A second was the principles to practice gap. Businesses enact high-minded “Responsible AI” principles but then the teams building or deploying AI products struggle to operationalize them. One reason this happens is that first gap—it means that teams building AI applications may not have visibility into the data used to train a model they are deploying or detailed information about how it may perform. This can make it hard to apply AI principles about transparency and mitigating bias, among other things.
Finally, she said, there is a goals gap. Is everyone in the business aligned about why AI is being used in the first place? Is it for human augmentation or automation? Is it operational efficiency or revenue growth? Is the goal to be more accurate than a human, or simply to come close to human performance at a lower cost? What role should environmental sustainability play in these decisions? All good questions.
Ian Freeman, a partner at KPMG UK, talked about his firm’s increasing use of AI tools to help auditors. In the past, auditors were forced to rely on sampling transactions, trying to apply more scrutiny to those that presented a bigger business risk. But now, with AI, it is possible to run a screen on every single transaction. Still, it is the riskiest transactions that should get the most scrutiny and AI can help identify those. Freeman said AI could also help more junior auditors understand the rationale for probing certain transactions. And he said AI models could help with a lot of routine financial analysis.

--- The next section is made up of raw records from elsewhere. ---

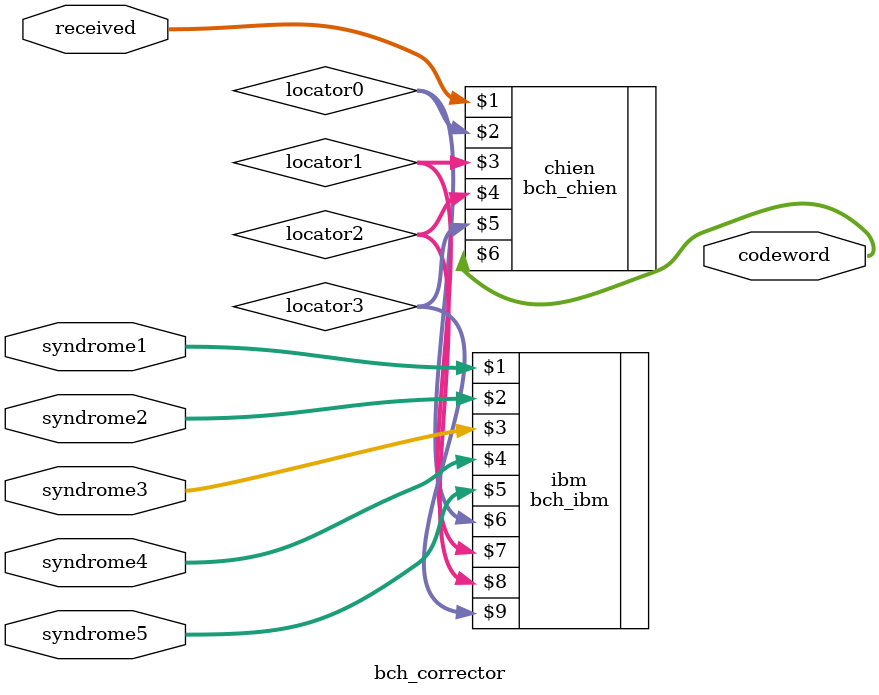
<source format=v>
module bch_corrector(received, syndrome1, syndrome2, syndrome3, syndrome4, syndrome5, codeword);
  input [541:0] received;
  input [9:0] syndrome1;
  input [9:0] syndrome2;
  input [9:0] syndrome3;
  input [9:0] syndrome4;
  input [9:0] syndrome5;
  output [541:0] codeword;
  // output [511:0] message;

  wire [9:0] locator0;
  wire [9:0] locator1;
  wire [9:0] locator2;
  wire [9:0] locator3;

  bch_ibm ibm(syndrome1, syndrome2, syndrome3, syndrome4, syndrome5, locator0, locator1, locator2, locator3);
  bch_chien chien(received, locator0, locator1, locator2, locator3, codeword);

  // assign message = codeword[541:30];
endmodule

</source>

But he said KPMG had a policy of not deploying AI in situations that called for human judgment. Auditing is full of such cases, such as deciding on materiality thresholds, making a call about whether a client has submitted enough evidence to justify a particular accounting treatment, or deciding on appropriate warranty reserves for a new product. That sounds good, but I also wonder about the ability of AI models to act as tutors or digital mentors to junior auditors, helping them to develop their professional judgment? Surely, that seems like it might be a good use case for AI too.

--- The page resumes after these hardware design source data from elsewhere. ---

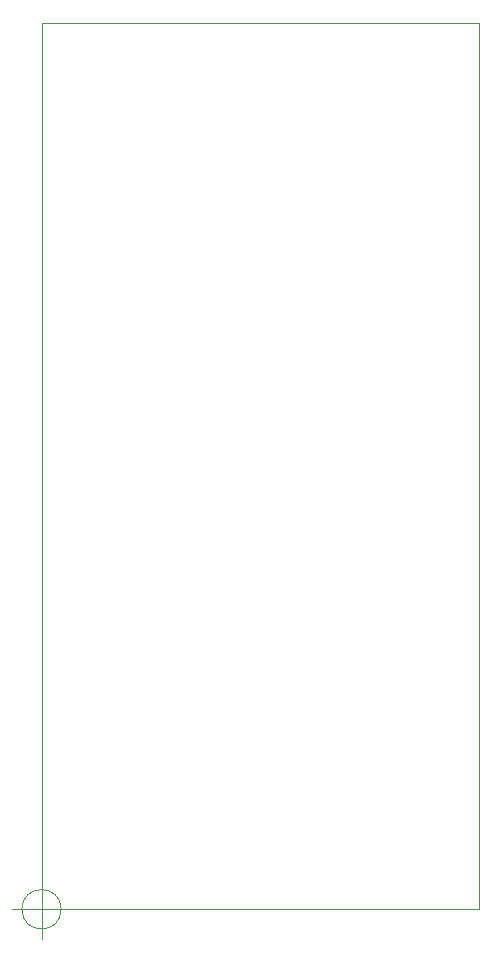
<source format=gm1>
%TF.GenerationSoftware,KiCad,Pcbnew,5.1.9+dfsg1-1~bpo10+1*%
%TF.CreationDate,2021-11-14T11:55:08+01:00*%
%TF.ProjectId,compensation,636f6d70-656e-4736-9174-696f6e2e6b69,1.0*%
%TF.SameCoordinates,Original*%
%TF.FileFunction,Profile,NP*%
%FSLAX46Y46*%
G04 Gerber Fmt 4.6, Leading zero omitted, Abs format (unit mm)*
G04 Created by KiCad (PCBNEW 5.1.9+dfsg1-1~bpo10+1) date 2021-11-14 11:55:08*
%MOMM*%
%LPD*%
G01*
G04 APERTURE LIST*
%TA.AperFunction,Profile*%
%ADD10C,0.050000*%
%TD*%
G04 APERTURE END LIST*
D10*
X66500000Y-77500000D02*
X66500000Y-152500000D01*
X103500000Y-77500000D02*
X66500000Y-77500000D01*
X103500000Y-152500000D02*
X103500000Y-77500000D01*
X66500000Y-152500000D02*
X103500000Y-152500000D01*
X68166666Y-152500000D02*
G75*
G03*
X68166666Y-152500000I-1666666J0D01*
G01*
X64000000Y-152500000D02*
X69000000Y-152500000D01*
X66500000Y-150000000D02*
X66500000Y-155000000D01*
M02*

</source>
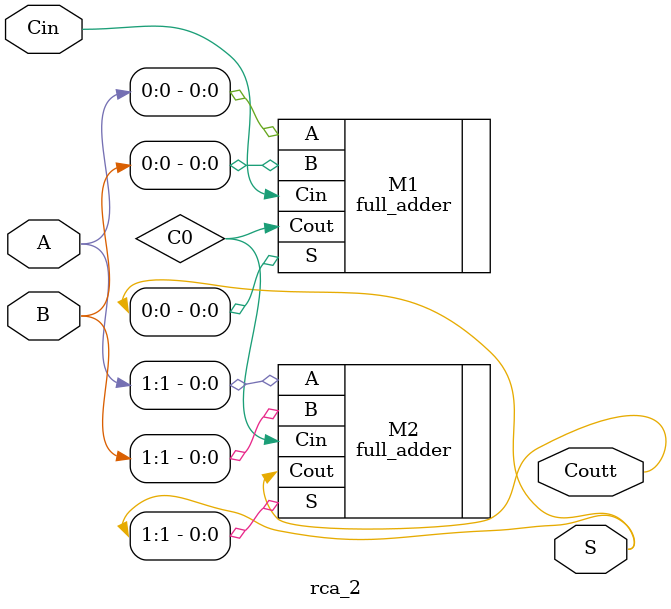
<source format=v>
`include "full_adder.v"
module rca_2(A,B,Cin,Coutt,S);
    input [1:0]A,B;
    input Cin;
    output [1:0]S;
    output Coutt;

    wire C0;

    full_adder M1 (.A(A[0]), .B(B[0]), .Cin(Cin), .S(S[0]), .Cout(C0));
    full_adder M2 (.A(A[1]), .B(B[1]), .Cin(C0), .S(S[1]), .Cout(Coutt));

endmodule
</source>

A senior partner from a large law firm (parts of the conference were conducted under Chatham House Rules, so I can’t name them) noted that many corporate legal departments are embracing AI faster than legal firms—something the Thomson Reuters survey also showed—and that this disparity was putting pressure on the firms. Corporate counsel are demanding that external lawyers be more transparent about their AI usage—and critically, putting pressure on legal bills on the theory that many legal tasks can now be done in far fewer billable hours.
AI is also possibly going to change how professional service firms think about career paths within their business and even who leads these firms, several lawyers at the conference said. AI expertise is increasingly important to how these firms operate, and yet it is difficult to attract the talent these businesses need if these “non-qualified” technical experts (the term “non-qualified” is simply used to denote an employee who has not been admitted to the bar, but its pejorative connotations are hard to escape) know they will always be treated as second-class compared to the client-facing lawyers and also are ineligible for promotion to the highest ranks of the firm’s management.

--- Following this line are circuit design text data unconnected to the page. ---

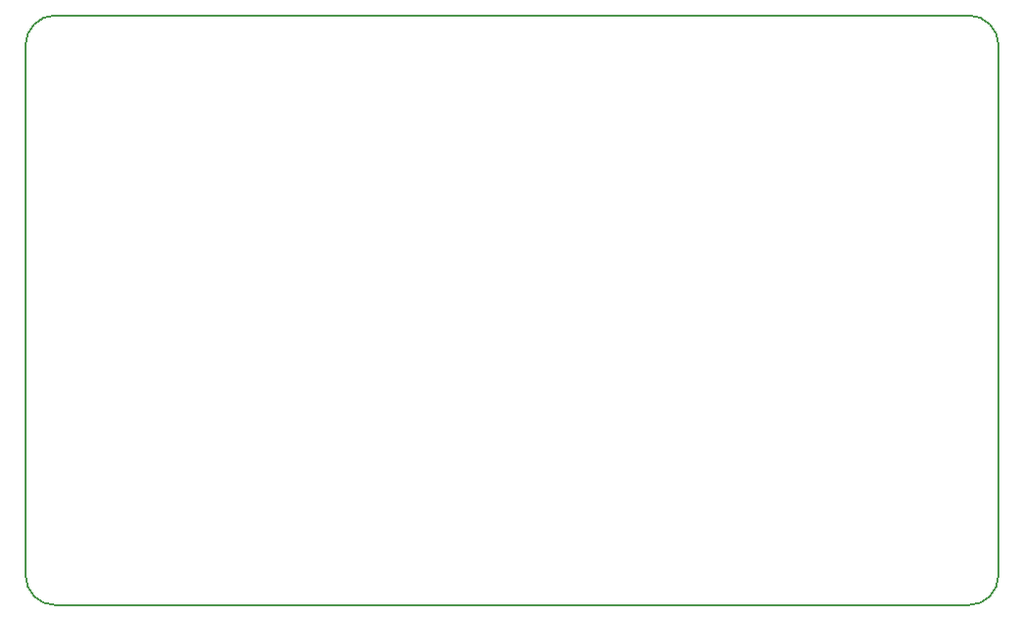
<source format=gko>
G04 #@! TF.GenerationSoftware,KiCad,Pcbnew,(2017-12-02 revision 3109343)-master*
G04 #@! TF.CreationDate,2018-01-05T09:38:41-05:00*
G04 #@! TF.ProjectId,stm_integrated_interface,73746D5F696E74656772617465645F69,rev?*
G04 #@! TF.SameCoordinates,Original*
G04 #@! TF.FileFunction,Profile,NP*
%FSLAX46Y46*%
G04 Gerber Fmt 4.6, Leading zero omitted, Abs format (unit mm)*
G04 Created by KiCad (PCBNEW (2017-12-02 revision 3109343)-master) date Fri Jan  5 09:38:41 2018*
%MOMM*%
%LPD*%
G01*
G04 APERTURE LIST*
%ADD10C,0.150000*%
%ADD11C,0.200000*%
G04 APERTURE END LIST*
D10*
X53340000Y-81280000D02*
X50800000Y-81280000D01*
X53340000Y-30480000D02*
X50800000Y-30480000D01*
X132080000Y-78740000D02*
G75*
G02X129540000Y-81280000I-2540000J0D01*
G01*
X50800000Y-81280000D02*
G75*
G02X48260000Y-78740000I0J2540000D01*
G01*
X48260000Y-33020000D02*
G75*
G02X50800000Y-30480000I2540000J0D01*
G01*
X129540000Y-30480000D02*
G75*
G02X132080000Y-33020000I0J-2540000D01*
G01*
D11*
X132080000Y-78740000D02*
X132080000Y-33020000D01*
X53340000Y-81280000D02*
X129540000Y-81280000D01*
X48260000Y-33020000D02*
X48260000Y-78740000D01*
X129540000Y-30480000D02*
X53340000Y-30480000D01*
M02*

</source>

Michael Buenger, executive vice president and chief operating officer at the National Center for State Courts in the U.S., said that if large law firms had trouble attracting and retaining AI expertise, the situation was far worse for governments. And he pointed out that judges and juries were increasingly being asked to rule on evidence, particularly video evidence, but also other kinds of documentary evidence, that might be AI manipulated, but without access to independent expertise to help them make calls about what has been altered by AI and how. If not addressed, he said, this could seriously undermine faith in the courts to deliver justice.